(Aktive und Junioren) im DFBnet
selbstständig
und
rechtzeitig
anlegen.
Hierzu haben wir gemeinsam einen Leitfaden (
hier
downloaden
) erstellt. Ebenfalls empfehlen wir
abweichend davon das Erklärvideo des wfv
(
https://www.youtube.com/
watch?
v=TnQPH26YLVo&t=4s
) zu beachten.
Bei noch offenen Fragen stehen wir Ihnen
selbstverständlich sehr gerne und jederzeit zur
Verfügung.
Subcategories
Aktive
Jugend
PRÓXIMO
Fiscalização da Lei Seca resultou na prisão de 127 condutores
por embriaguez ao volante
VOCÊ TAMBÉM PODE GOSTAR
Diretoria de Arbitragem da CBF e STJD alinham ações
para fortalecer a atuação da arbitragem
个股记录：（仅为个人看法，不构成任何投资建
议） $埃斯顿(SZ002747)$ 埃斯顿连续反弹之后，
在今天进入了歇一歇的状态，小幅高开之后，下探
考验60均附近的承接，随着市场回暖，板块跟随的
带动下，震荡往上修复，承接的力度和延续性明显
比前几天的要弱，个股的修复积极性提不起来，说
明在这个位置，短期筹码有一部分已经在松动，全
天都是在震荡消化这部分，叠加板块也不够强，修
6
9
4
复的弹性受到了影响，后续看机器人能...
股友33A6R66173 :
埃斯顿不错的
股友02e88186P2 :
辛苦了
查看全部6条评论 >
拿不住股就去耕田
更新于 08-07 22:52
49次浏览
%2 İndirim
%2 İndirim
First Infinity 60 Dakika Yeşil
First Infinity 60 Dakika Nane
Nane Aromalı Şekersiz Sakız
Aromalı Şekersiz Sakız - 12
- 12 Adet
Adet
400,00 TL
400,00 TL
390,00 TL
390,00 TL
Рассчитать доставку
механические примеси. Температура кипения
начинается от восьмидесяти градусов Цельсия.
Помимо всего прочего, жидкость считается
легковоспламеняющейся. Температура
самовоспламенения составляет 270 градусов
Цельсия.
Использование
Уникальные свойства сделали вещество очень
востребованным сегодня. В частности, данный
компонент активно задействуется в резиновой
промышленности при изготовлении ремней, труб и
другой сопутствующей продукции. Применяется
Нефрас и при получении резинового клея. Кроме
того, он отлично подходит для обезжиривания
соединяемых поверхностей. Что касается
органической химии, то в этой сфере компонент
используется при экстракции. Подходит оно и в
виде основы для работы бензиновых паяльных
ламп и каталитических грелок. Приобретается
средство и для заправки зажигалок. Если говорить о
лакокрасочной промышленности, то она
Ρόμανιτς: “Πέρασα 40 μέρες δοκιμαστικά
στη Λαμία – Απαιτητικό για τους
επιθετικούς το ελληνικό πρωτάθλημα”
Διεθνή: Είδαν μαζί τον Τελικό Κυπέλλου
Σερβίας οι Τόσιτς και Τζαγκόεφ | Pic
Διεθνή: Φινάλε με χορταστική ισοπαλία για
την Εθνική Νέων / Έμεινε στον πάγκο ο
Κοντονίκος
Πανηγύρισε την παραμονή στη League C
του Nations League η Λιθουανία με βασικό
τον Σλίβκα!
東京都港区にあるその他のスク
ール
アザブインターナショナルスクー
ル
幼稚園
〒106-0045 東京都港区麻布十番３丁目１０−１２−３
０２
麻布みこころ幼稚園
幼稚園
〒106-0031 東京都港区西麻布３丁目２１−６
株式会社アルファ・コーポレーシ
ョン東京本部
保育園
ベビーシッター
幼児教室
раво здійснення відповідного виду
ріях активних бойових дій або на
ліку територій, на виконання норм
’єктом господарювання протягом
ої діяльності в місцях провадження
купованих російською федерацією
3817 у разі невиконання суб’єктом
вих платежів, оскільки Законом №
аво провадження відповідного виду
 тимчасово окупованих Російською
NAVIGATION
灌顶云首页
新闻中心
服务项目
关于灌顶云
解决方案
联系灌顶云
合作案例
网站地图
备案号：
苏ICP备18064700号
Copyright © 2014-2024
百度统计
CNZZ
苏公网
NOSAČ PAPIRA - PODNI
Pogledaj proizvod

--------------------------------

* **How to complete this task**
Once more, print all the records exactly.

* **Result for this exercise**
(Aktive und Junioren) im DFBnet
selbstständig
und
rechtzeitig
anlegen.
Hierzu haben wir gemeinsam einen Leitfaden (
hier
downloaden
) erstellt. Ebenfalls empfehlen wir
abweichend davon das Erklärvideo des wfv
(
https://www.youtube.com/
watch?
v=TnQPH26YLVo&t=4s
) zu beachten.
Bei noch offenen Fragen stehen wir Ihnen
selbstverständlich sehr gerne und jederzeit zur
Verfügung.
Subcategories
Aktive
Jugend
PRÓXIMO
Fiscalização da Lei Seca resultou na prisão de 127 condutores
por embriaguez ao volante
VOCÊ TAMBÉM PODE GOSTAR
Diretoria de Arbitragem da CBF e STJD alinham ações
para fortalecer a atuação da arbitragem
个股记录：（仅为个人看法，不构成任何投资建
议） $埃斯顿(SZ002747)$ 埃斯顿连续反弹之后，
在今天进入了歇一歇的状态，小幅高开之后，下探
考验60均附近的承接，随着市场回暖，板块跟随的
带动下，震荡往上修复，承接的力度和延续性明显
比前几天的要弱，个股的修复积极性提不起来，说
明在这个位置，短期筹码有一部分已经在松动，全
天都是在震荡消化这部分，叠加板块也不够强，修
6
9
4
复的弹性受到了影响，后续看机器人能...
股友33A6R66173 :
埃斯顿不错的
股友02e88186P2 :
辛苦了
查看全部6条评论 >
拿不住股就去耕田
更新于 08-07 22:52
49次浏览
%2 İndirim
%2 İndirim
First Infinity 60 Dakika Yeşil
First Infinity 60 Dakika Nane
Nane Aromalı Şekersiz Sakız
Aromalı Şekersiz Sakız - 12
- 12 Adet
Adet
400,00 TL
400,00 TL
390,00 TL
390,00 TL
Рассчитать доставку
механические примеси. Температура кипения
начинается от восьмидесяти градусов Цельсия.
Помимо всего прочего, жидкость считается
легковоспламеняющейся. Температура
самовоспламенения составляет 270 градусов
Цельсия.
Использование
Уникальные свойства сделали вещество очень
востребованным сегодня. В частности, данный
компонент активно задействуется в резиновой
промышленности при изготовлении ремней, труб и
другой сопутствующей продукции. Применяется
Нефрас и при получении резинового клея. Кроме
того, он отлично подходит для обезжиривания
соединяемых поверхностей. Что касается
органической химии, то в этой сфере компонент
используется при экстракции. Подходит оно и в
виде основы для работы бензиновых паяльных
ламп и каталитических грелок. Приобретается
средство и для заправки зажигалок. Если говорить о
лакокрасочной промышленности, то она
Ρόμανιτς: “Πέρασα 40 μέρες δοκιμαστικά
στη Λαμία – Απαιτητικό για τους
επιθετικούς το ελληνικό πρωτάθλημα”
Διεθνή: Είδαν μαζί τον Τελικό Κυπέλλου
Σερβίας οι Τόσιτς και Τζαγκόεφ | Pic
Διεθνή: Φινάλε με χορταστική ισοπαλία για
την Εθνική Νέων / Έμεινε στον πάγκο ο
Κοντονίκος
Πανηγύρισε την παραμονή στη League C
του Nations League η Λιθουανία με βασικό
τον Σλίβκα!
東京都港区にあるその他のスク
ール
アザブインターナショナルスクー
ル
幼稚園
〒106-0045 東京都港区麻布十番３丁目１０−１２−３
０２
麻布みこころ幼稚園
幼稚園
〒106-0031 東京都港区西麻布３丁目２１−６
株式会社アルファ・コーポレーシ
ョン東京本部
保育園
ベビーシッター
幼児教室
раво здійснення відповідного виду
ріях активних бойових дій або на
ліку територій, на виконання норм
’єктом господарювання протягом
ої діяльності в місцях провадження
купованих російською федерацією
3817 у разі невиконання суб’єктом
вих платежів, оскільки Законом №
аво провадження відповідного виду
 тимчасово окупованих Російською
NAVIGATION
灌顶云首页
新闻中心
服务项目
关于灌顶云
解决方案
联系灌顶云
合作案例
网站地图
备案号：
苏ICP备18064700号
Copyright © 2014-2024
百度统计
CNZZ
苏公网
NOSAČ PAPIRA - PODNI
Pogledaj proizvod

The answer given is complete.